**Daftar tugas**
- A) Terjemahkan kalimat dari berita tentang Ujian Nasional ini ke dalam bahasa Inggris: "Hanya saja, JK menekankan dalam ratas diinstruksikan agar mekanisme pelaksanaan UN dievaluasi sehingga lebih efektif dalam menunjang mutu pendidikan di Tanah Air."
- B) Apakah pernyataan berikut sesuai dengan berita tentang Ujian Nasional? Jawab ya atau tidak untuk masing-masing, disertai kutipan kata-kata penentu dari berita itu.
(i) Ratas menyetujui usulan moratorium UN.
(ii) JK menyebut bahwa dulu orang lulus ujian nasional dengan angka 3,5.
(iii) Menurut JK, hanya sedikit negara di Asia Tenggara yang memiliki mekanisme sejenis UN.
- C) Lanjutkan berita tentang Ujian Nasional mulai dari kalimat terakhirnya.

**Teks tersedia**
UTUSANINDO.COM,(JAKARTA) – Wakil Presiden (Wapres) Jusuf Kalla (JK), mengatakan, pelaksaan UN memang harus dikaji ulang agar hasil maksimal.
Melalui hasil rapat terbatas (ratas) memutuskan untuk tidak menyetujui keputusan Menteri Pendidikan dan Kebudayaan (Mendikbud) Muhadjir untuk melakukan moratorium (penghentian sementara) Ujian Nasional (UN). Sebaliknya, dalam ratas diputuskan bahwa pelaksanaan UN memang harus dikaji ulang agar hasilnya lebih maksimal.
“Hasilnya (ratas) usulan moratorium (UN) itu tidak disetujui, tetapi disuruh kaji ulang,” kata JK di Istana Wapres, Jakarta, Rabu (7/12).
Menurut JK, pelaksanaan UN masih dibutuhkan untuk meningkatkan mutu pendidikan dan menciptakan pemerataan dalam dunia pendidikan, sehingga yang perlu dilakukan adalah melakukan evaluasi terhadap penyelenggaraan UN selama ini.
“Tanpa ujian nasional bagaimana bisa mendorong bahwa kita pada tingkat berapa, dan apa acuannya untuk mengetahui bahwa dari ini kemudian nanti tanpa ujian nasional. Harus dengan soal yang hampir sama, harus diketahui Jawa begini, Sulawesi begini, Kalimantan bagaimana. Baru bisa. Kalau tanpa itu bagaimana caranya,” papar JK.
Apalagi, lanjut JK, hampir semua negara, termasuk di Asia Tenggara memiliki mekanisme sejenis UN untuk mengukur tingkat pendidikan di negaranya. Oleh karena itu, pelaksanaan UN menjadi kebutuhan meningkatkan daya saing dalam dunia pendidikan dengan negara lain.
“Tanpa ujian nasional, daya saing kita akan, semangat anak-anak belajar itu berkurang. Jadi usulan tadi (moratorium UN) tidak diterima tetapi disuruh kaji dan secara perbandingan lebih dalam lagi untuk memperbaiki mutu,” ujarnya.
Hanya saja, JK menekankan dalam ratas diinstruksikan agar mekanisme pelaksanaan UN dievaluasi sehingga lebih efektif dalam menunjang mutu pendidikan di Tanah Air.
Untuk itu, ia mengungkapkan akan digelar ratas lanjutan guna membicarakan cara efektif dari penyelenggaraan dan manfaat UN.
Sebelumnya, secara tidak langsung JK tidak setuju dengan keinginan Muhadjir memoratorium pelaksanaan UN. Ia telah menekankan bahwa adanya suatu standar nasional penting untuk menjadi tolok ukur sudah sejauh mana kemampuan anak bangsa dan bagian mana yang masih perlu diperbaiki guna meningkatkan standar nasional.
“Suatu negara apa pun butuh standar. Kalau tidak ada standar bagaimana mengetahui kita sudah sampai di mana? Ada pemikiran yang agak terbalik begini, justru ujian itulah yang membikin standar. Dulu sejarahnya ujian nasional itu orang lulus dengan angka 3,5 jangan lupa. Kita setiap tahun naik setengah, setengah supaya mencapai standar nasional. Baru dengan itulah maka daerah memperbaiki fasilitasnya, supaya jangan banyak yang tidak lulus. Kalau tidak ada standar nya bagaimana memperbaikinya?” kata JK di kantor Wapres, Jakarta, Senin (28/11).

**Isi dataset**
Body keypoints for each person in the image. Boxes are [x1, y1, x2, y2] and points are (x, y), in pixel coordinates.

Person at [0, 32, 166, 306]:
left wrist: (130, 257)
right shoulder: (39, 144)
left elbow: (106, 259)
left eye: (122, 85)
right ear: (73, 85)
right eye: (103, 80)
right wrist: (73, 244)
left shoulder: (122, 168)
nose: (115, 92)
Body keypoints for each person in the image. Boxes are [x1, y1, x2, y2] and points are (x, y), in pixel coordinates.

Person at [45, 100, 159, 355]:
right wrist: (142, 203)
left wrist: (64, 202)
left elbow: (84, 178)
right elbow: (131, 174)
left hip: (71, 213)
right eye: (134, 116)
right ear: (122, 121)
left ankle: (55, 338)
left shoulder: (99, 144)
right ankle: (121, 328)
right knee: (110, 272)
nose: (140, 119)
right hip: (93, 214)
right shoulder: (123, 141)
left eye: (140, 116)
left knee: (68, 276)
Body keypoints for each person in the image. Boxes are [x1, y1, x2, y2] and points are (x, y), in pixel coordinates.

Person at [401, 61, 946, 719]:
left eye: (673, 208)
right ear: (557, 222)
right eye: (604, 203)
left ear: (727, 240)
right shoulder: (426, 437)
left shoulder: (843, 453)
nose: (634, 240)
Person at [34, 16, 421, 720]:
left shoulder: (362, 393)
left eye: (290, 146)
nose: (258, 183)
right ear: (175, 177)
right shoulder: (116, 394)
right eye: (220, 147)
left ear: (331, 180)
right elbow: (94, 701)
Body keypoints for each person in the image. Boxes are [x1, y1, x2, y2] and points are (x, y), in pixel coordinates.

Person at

* * *

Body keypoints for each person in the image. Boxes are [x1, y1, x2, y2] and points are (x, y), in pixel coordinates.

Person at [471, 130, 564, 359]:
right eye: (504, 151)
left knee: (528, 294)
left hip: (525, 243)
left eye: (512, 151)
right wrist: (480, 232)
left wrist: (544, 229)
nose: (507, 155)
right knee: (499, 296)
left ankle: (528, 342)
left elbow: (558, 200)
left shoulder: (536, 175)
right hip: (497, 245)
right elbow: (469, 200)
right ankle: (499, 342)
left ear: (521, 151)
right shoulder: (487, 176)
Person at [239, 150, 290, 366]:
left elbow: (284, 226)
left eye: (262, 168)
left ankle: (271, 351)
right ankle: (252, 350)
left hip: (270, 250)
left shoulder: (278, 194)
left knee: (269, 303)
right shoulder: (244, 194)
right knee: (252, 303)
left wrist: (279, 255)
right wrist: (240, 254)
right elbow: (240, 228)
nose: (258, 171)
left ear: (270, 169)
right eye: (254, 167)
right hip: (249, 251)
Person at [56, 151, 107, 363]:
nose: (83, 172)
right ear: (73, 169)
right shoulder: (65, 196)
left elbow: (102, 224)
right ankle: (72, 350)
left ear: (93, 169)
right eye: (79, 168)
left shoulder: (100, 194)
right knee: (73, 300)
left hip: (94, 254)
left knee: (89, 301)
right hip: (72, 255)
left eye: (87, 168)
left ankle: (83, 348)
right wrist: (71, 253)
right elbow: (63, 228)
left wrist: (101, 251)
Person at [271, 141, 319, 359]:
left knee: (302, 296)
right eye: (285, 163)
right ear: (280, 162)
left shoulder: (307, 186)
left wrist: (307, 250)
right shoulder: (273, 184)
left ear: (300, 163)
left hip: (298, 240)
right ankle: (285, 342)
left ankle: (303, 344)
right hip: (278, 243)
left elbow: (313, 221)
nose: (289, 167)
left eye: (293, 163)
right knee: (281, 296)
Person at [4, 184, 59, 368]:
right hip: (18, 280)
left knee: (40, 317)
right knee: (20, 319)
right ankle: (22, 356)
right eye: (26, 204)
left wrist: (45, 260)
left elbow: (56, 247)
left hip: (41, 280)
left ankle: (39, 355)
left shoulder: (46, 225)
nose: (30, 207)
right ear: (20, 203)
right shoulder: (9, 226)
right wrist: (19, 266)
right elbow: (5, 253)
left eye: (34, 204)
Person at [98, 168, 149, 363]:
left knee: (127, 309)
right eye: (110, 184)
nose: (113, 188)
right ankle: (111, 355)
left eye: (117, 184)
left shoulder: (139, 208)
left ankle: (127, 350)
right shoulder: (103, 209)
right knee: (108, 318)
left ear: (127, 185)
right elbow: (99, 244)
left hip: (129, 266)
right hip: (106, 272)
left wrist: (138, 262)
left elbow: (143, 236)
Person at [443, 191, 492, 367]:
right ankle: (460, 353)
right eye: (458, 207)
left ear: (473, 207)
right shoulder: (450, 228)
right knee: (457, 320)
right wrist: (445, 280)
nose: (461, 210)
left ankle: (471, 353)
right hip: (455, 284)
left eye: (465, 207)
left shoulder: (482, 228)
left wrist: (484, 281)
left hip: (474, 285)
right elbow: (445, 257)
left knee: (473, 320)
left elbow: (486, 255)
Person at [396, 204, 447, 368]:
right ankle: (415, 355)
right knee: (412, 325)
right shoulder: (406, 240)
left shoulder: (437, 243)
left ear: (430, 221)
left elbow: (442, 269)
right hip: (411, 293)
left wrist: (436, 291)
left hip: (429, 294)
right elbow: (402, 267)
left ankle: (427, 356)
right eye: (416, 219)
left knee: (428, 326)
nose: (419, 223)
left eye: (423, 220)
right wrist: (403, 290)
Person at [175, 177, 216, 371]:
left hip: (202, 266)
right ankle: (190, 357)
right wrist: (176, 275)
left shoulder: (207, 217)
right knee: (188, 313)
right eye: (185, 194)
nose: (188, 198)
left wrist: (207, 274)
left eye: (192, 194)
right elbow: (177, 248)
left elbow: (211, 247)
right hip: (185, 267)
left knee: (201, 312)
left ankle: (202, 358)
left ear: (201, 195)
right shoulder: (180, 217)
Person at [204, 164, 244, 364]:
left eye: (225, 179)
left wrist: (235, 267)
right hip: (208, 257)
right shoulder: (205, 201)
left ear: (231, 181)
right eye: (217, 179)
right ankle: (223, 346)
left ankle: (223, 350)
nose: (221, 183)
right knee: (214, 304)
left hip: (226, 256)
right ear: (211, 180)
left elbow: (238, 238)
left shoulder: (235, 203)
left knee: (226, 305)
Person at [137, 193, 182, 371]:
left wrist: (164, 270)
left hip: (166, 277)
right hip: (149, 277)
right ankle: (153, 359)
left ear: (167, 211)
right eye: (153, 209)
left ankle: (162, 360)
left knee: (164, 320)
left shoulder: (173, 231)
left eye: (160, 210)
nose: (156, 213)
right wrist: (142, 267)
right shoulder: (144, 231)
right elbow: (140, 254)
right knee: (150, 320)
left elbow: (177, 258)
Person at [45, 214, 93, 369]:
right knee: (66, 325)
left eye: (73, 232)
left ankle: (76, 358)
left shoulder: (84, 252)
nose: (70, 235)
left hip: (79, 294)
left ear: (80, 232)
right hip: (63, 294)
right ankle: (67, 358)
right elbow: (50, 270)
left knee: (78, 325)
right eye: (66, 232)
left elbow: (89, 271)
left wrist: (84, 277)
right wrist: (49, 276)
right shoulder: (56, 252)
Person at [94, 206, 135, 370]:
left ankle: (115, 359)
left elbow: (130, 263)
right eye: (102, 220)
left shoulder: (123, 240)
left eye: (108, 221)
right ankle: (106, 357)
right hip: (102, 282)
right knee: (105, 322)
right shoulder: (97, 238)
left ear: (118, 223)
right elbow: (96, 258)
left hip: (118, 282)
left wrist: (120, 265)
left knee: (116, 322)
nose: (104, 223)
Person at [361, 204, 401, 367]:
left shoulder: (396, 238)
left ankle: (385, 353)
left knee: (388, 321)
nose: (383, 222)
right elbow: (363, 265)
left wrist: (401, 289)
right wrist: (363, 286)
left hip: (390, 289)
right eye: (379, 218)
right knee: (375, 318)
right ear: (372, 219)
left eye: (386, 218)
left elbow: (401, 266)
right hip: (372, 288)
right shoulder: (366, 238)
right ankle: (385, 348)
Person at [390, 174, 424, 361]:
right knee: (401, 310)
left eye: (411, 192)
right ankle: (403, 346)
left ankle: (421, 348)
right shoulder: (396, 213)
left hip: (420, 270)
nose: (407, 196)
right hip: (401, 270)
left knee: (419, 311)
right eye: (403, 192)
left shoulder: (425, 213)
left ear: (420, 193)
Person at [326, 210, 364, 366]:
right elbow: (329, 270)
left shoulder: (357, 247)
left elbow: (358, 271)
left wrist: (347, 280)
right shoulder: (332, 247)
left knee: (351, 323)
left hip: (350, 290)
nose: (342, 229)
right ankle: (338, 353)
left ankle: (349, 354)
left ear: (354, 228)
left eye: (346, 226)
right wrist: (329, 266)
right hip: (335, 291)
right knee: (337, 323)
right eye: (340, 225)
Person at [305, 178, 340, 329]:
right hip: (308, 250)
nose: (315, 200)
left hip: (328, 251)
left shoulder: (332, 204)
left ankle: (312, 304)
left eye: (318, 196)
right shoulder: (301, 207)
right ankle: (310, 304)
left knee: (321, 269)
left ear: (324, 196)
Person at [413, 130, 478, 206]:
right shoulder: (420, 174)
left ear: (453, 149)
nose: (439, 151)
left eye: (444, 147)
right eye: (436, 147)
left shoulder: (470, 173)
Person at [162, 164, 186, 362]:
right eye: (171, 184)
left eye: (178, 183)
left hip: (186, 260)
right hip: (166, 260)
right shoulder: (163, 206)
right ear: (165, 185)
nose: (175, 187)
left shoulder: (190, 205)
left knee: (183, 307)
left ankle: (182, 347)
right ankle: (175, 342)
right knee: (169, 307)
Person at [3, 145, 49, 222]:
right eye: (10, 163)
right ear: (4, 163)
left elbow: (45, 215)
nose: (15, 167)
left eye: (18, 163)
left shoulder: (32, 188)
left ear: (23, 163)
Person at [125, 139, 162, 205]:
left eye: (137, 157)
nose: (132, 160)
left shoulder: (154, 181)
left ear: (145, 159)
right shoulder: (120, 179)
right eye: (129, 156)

--

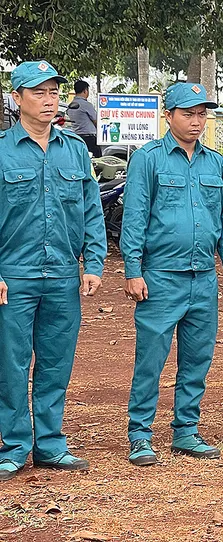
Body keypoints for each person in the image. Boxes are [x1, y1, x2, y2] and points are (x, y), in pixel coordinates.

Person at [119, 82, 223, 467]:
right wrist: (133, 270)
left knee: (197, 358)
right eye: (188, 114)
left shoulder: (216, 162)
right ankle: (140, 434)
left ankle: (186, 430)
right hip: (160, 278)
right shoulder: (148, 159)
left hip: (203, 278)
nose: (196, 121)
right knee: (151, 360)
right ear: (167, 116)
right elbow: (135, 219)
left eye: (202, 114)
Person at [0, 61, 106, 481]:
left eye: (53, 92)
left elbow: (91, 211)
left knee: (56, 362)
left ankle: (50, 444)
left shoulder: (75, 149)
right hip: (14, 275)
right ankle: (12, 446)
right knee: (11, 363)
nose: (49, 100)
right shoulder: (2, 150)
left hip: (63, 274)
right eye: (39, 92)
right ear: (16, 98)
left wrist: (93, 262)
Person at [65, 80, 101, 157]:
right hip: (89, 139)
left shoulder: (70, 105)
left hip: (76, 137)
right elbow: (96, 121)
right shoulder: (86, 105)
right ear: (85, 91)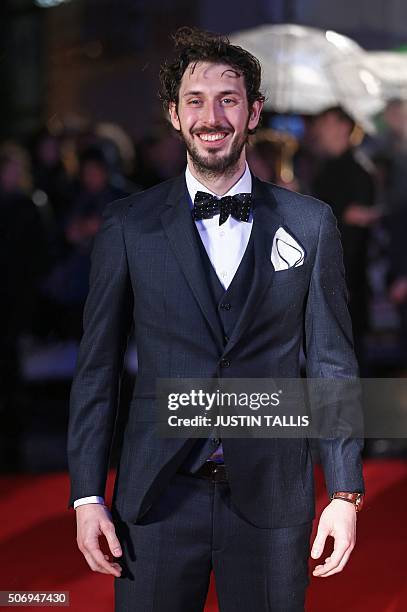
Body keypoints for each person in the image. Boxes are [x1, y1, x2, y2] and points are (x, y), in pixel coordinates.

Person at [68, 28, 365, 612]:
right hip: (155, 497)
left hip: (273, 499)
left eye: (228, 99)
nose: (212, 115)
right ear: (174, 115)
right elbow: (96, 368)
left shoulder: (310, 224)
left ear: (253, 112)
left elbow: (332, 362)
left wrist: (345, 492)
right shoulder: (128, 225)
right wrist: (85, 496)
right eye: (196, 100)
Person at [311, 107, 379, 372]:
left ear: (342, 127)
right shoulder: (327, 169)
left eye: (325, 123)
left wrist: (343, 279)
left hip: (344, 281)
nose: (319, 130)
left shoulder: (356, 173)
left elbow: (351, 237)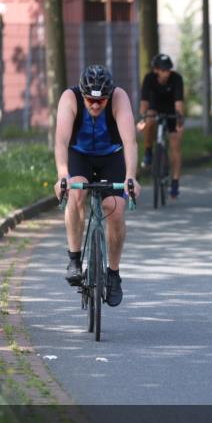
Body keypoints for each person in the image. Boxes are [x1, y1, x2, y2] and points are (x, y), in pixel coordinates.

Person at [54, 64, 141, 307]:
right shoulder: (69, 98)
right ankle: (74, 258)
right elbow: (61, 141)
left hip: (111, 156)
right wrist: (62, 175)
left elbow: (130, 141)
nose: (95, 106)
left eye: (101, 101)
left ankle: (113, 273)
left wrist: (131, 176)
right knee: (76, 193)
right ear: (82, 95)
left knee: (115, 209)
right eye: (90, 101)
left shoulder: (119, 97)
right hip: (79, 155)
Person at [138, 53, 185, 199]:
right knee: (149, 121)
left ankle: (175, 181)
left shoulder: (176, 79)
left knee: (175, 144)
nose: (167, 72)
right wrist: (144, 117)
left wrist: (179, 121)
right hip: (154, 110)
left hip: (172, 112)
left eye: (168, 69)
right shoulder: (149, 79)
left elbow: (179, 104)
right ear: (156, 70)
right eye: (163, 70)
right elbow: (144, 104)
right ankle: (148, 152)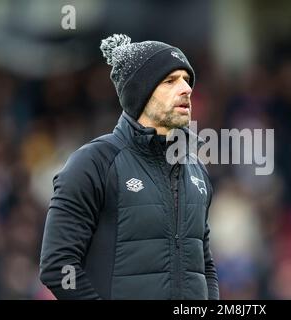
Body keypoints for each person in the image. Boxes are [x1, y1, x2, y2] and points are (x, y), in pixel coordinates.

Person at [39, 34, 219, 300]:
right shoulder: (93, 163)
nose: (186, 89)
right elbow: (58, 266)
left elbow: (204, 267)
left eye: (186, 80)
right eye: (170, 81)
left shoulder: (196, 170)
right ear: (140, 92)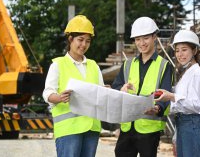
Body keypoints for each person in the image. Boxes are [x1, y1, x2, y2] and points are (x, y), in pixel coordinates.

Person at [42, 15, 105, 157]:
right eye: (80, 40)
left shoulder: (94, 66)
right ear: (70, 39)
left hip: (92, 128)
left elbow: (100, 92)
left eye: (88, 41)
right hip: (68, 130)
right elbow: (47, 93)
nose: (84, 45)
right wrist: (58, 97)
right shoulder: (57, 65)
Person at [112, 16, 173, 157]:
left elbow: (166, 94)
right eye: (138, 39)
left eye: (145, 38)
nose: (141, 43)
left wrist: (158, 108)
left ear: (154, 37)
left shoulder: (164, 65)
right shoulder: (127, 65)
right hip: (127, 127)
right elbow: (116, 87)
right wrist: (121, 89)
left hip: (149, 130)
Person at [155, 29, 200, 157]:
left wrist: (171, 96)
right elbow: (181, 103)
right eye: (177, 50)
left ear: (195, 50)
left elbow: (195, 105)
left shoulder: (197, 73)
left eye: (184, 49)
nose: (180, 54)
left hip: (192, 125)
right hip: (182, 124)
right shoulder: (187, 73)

**Jawaban**
- A) However, JK stressed that the limited meeting had instructed that the mechanism for conducting the UN be evaluated so that it would be more effective in supporting the quality of education in the homeland.

- B)
(i) Tidak: "usulan moratorium (UN) itu tidak disetujui, tetapi disuruh kaji ulang"
(ii) Ya: "Dulu sejarahnya ujian nasional itu orang lulus dengan angka 3,5"
(iii) Tidak: "hampir semua negara, termasuk di Asia Tenggara memiliki mekanisme sejenis UN"

- C)
JK mengumpamakan seorang atlet lompat tinggi yang ingin mencapai standar lompatan setinggi 2 meter, maka perlu ada latihan dan ujian untuk mencapainya. Kemudian, apabila belum tercapai maka perlu ada perbaikan dari sisi fasilitas maupun metode latihan guna mendukung pencapaian standar tersebut.
Apalagi, JK mengingatkan bahwa memiliki kemampuan pendidikan yang sama di seluruh daerah di Indonesia adalah cita-cita nasional.
Seperti diketahui, Mendikbud, Muhadjir Effendy mengatakan hendak melakukan moratorium terhadap pelaksanaan UN. Sebagaimana rekomendasi dari hasil kajian terhadap pelaksanaan UN selama ini.
“UN sudah tuntas kajiannya, kita rencana dimoratorium. Ini sudah diajukan ke Presiden, tinggal tunggu persetujuan Presiden,” kata Muhadjir yang ditemui di Gedung Kementerian Pendidikan dan Kebudayaan (Kemdikbud), Kamis, (24/11).
Dijelaskan, pertimbangan UN dimoratorium karena UN berfungsi untuk pemetaan bukan sebagai kelulusan. Selain itu, untuk mengembalikan evaluasi menjadi hak dan wewenang guru, baik pribadi maupun kolektif. Maka, jika disetujui akan mulai diberlakukan pada ajaran 2016/2017.
Apalagi, data hasil pelaksanaan UN 2015 /2016 , tercatat ada 30 persen sekolah yang hasil UN di atas standar nasional. Sedangkan, 70 persen sekolah yang belum memenuhi standar akan diberi treatment atau pembenahan agar dapat melampaui standar nasional, sehingga tugas pemerintah tidak hanya melakukan pemetaan UN.
Hanya saja, ia mengaku, belum dapat memastikan sampai kapan moratorium akan diberlakukan, yang jelas sesuai keputusan Mahkamah Agung (MA). Pasalnya, tugas negara hanya sebagai pengawas, pembuat regulasi untuk mencapai standar nasional yang telah ditetapkan. Dalam hal ini SMA dan SMK menjadi wewenang pemerintah provinsi, sedangkan SMP dan SD diserahkan pada kabupaten/ kota untuk meningkatkan standar tersebut. (Brt1)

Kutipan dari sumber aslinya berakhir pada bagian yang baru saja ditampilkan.